There was something moving, almost elegiac, about it. Cesc Fabregas left Chelsea accepting that "physicality goes away from us all". His footballing brain remains as sharp as ever, his right foot as classy. The problem lay in his legs. Fabregas is only 31 and if his decline is premature, it also showed the cruelties of the ageing process, especially in an increasingly high-paced Premier League. He left for a more sedate style of football in France.
Which brings us, in a roundabout way, to Fabregas’ former club and Stephan Lichtsteiner. More than three years Fabregas’ senior, the Swiss exchanged Serie A for Arsenal last summer. Given the differences between the leagues, it felt brave, as though a chess player had suddenly switched to cross-country running.
Lichtsteiner is 35. Only nine older players have appeared in this season’s Premier League. Four are goalkeepers. One other, Jermain Defoe, has already left the division. Of the remaining quartet, only Glenn Murray has begun more than one-third of league games. It is only a few years since Ryan Giggs excelled in the top flight at 39, but that feels another era and he, in any case, was an extraordinary anomaly. Now England is no country for old men. The emphasis on pressing and directness, with Jurgen Klopp and Mauricio Pochettino’s influence spreading across the division, has come at a cost to the elderly. Lichtsteiner, once nicknamed “the Swiss Express” in his Juventus days, is too slow now.
Sunday amounted to a traumatic experience for him. Manchester City scored three goals. He was at least partly at fault for all three. The providers were Aymeric Laporte, once, and Raheem Sterling, twice: City's left-sided duo. Lichtsteiner is entitled to argue that Alex Iwobi, who lost the ball for the first, afforded him too little protection; that Arsenal were swamped by a dominant City; that he would have only been a back-up had Hector Bellerin been fit.
But Bellerin is out for the season. Lichtsteiner was exposed, such a liability that some Arsenal fans wondered if the forgotten man Carl Jenkinson – who has made two league appearances for the club since May 2014 – would be a better bet. Certainly, with Bellerin’s season curtailed, the midfielder Ainsley Maitland-Niles looks an altogether superior choice. But he, too, was injured. When fit, Maitland-Niles should be preferred for the next three months. He may be a makeshift, but at least he has a future.
Lichtsteiner’s status as an agent provocateur, to put it politely, may mean sympathy for him is limited among his fellow players. Yet it is tempting to argue his afternoon could have been still worse. Pep Guardiola benched Leroy Sane, still faster and more direct than Sterling. The German could have destroyed the Swiss. As it is, a player of his pedigree – a Uefa Champions League finalist, a seven-time Serie A champion, winner of a century of caps – scarcely merited such ignominy.

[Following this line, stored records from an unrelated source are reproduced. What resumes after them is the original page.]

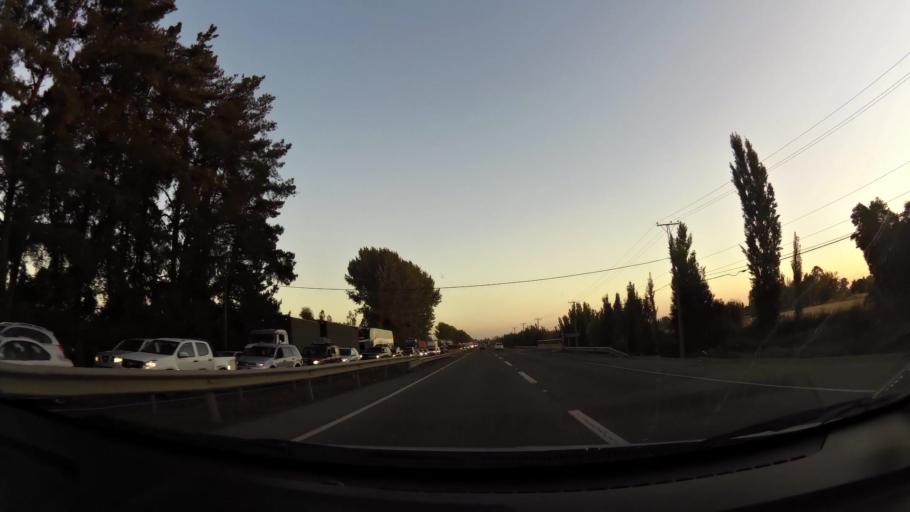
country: CL
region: Maule
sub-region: Provincia de Linares
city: Linares
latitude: -35.7532
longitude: -71.6729
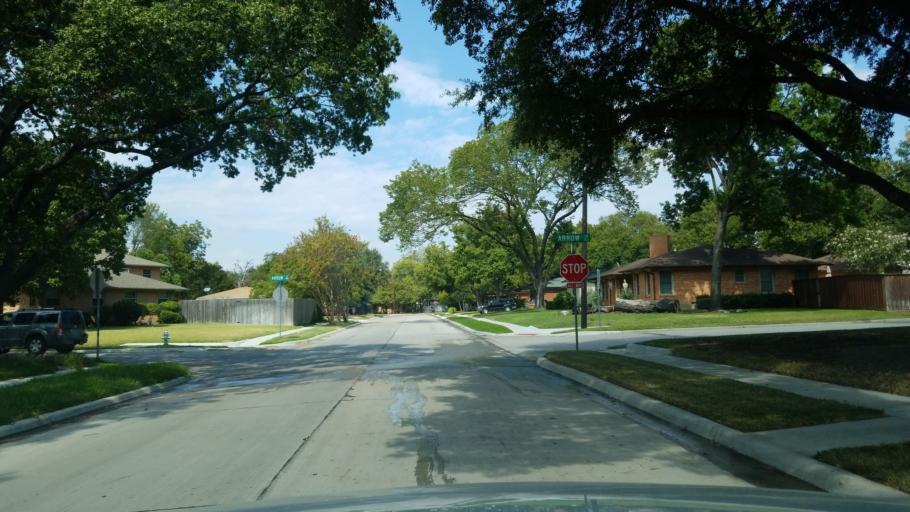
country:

If some of the blame lies with him and some, given the myriad other issues in a porous defence, with his teammates, some lies with Arsenal. Comparatively short of funds, needing to split their transfer budget several ways, they picked up Lichtsteiner on a free transfer.
Sometimes clubs trap themselves in a spiral where they find themselves trying to correct past mistakes on an annual basis. Having signed a right-back last summer, Arsenal will need another one this, unless Maitland-Niles is rebranded as such. If Lichtsteiner supposedly cost nothing, it has proved a false economy nonetheless. Arsenal take 2.05 points in games he doesn't start, just 1.42 when he does. Without him, their form is good enough for a top-four finish. With him, it certainly is not.